Supplied records -

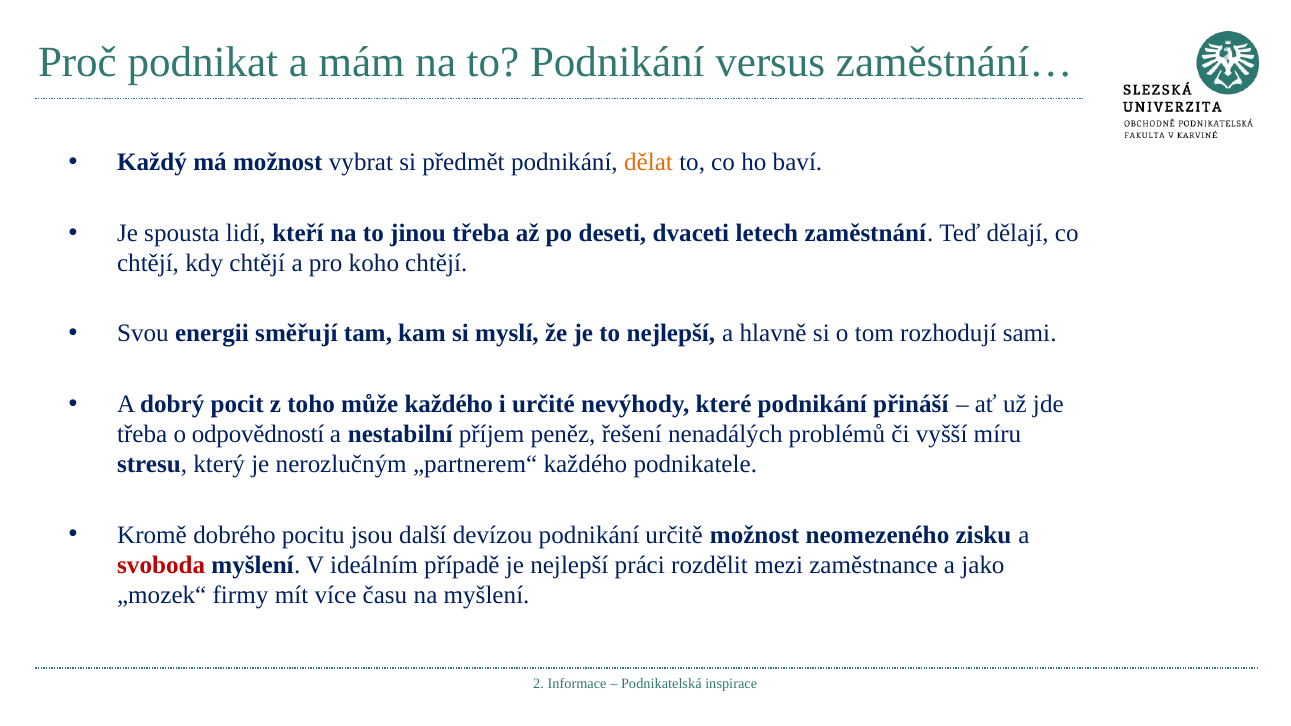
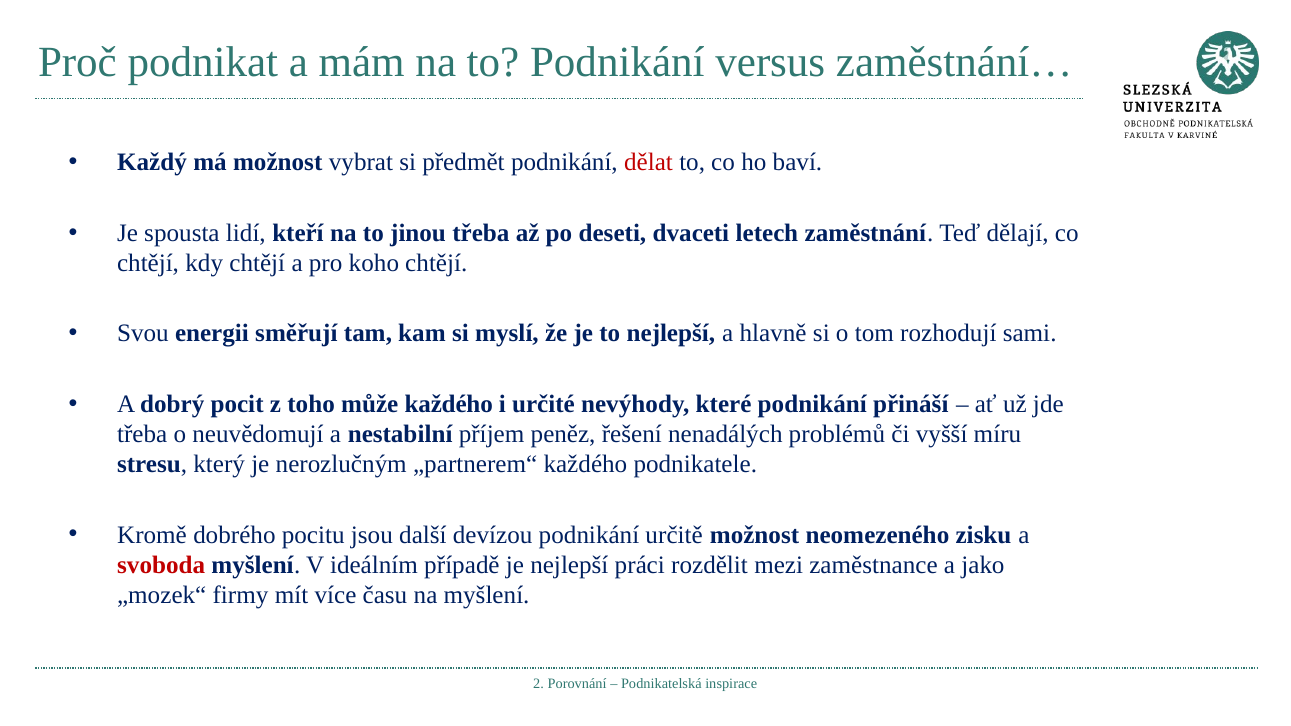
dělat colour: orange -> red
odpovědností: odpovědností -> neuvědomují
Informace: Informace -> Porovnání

* * *

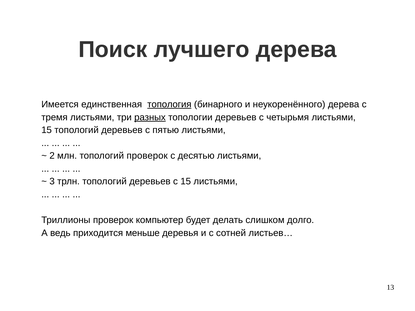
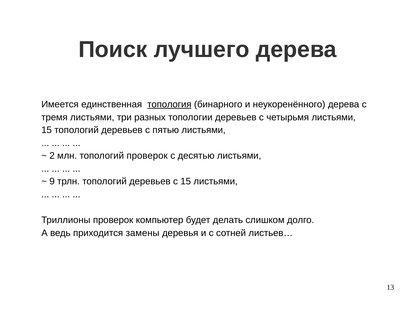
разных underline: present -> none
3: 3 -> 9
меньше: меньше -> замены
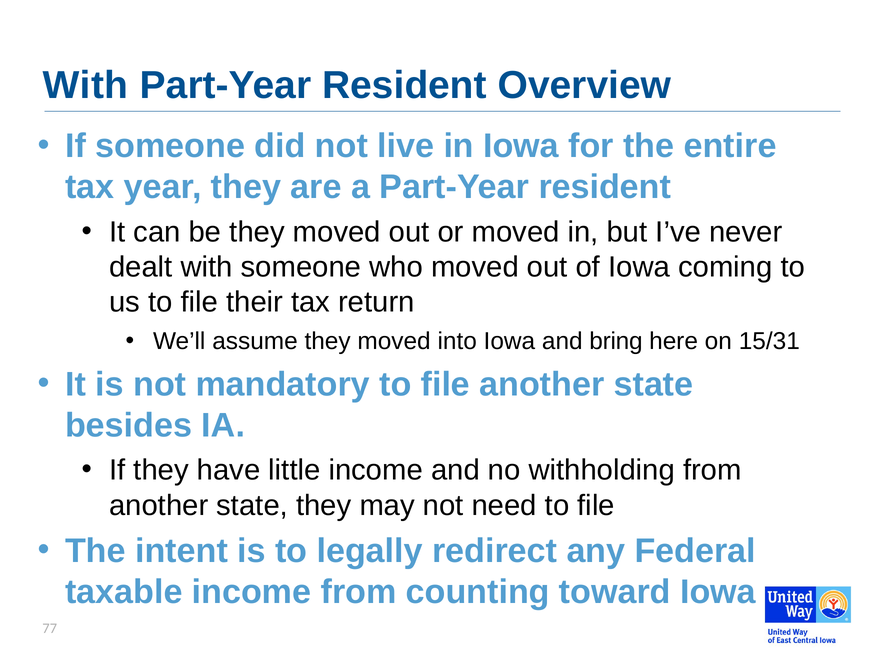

Task objective -
Repeat the lines of the items from the one containing "dělat colour: orange -> red" through the one containing "Informace: Informace -> Porovnání", word for word.

Exercise answer -
dělat colour: orange -> red
odpovědností: odpovědností -> neuvědomují
Informace: Informace -> Porovnání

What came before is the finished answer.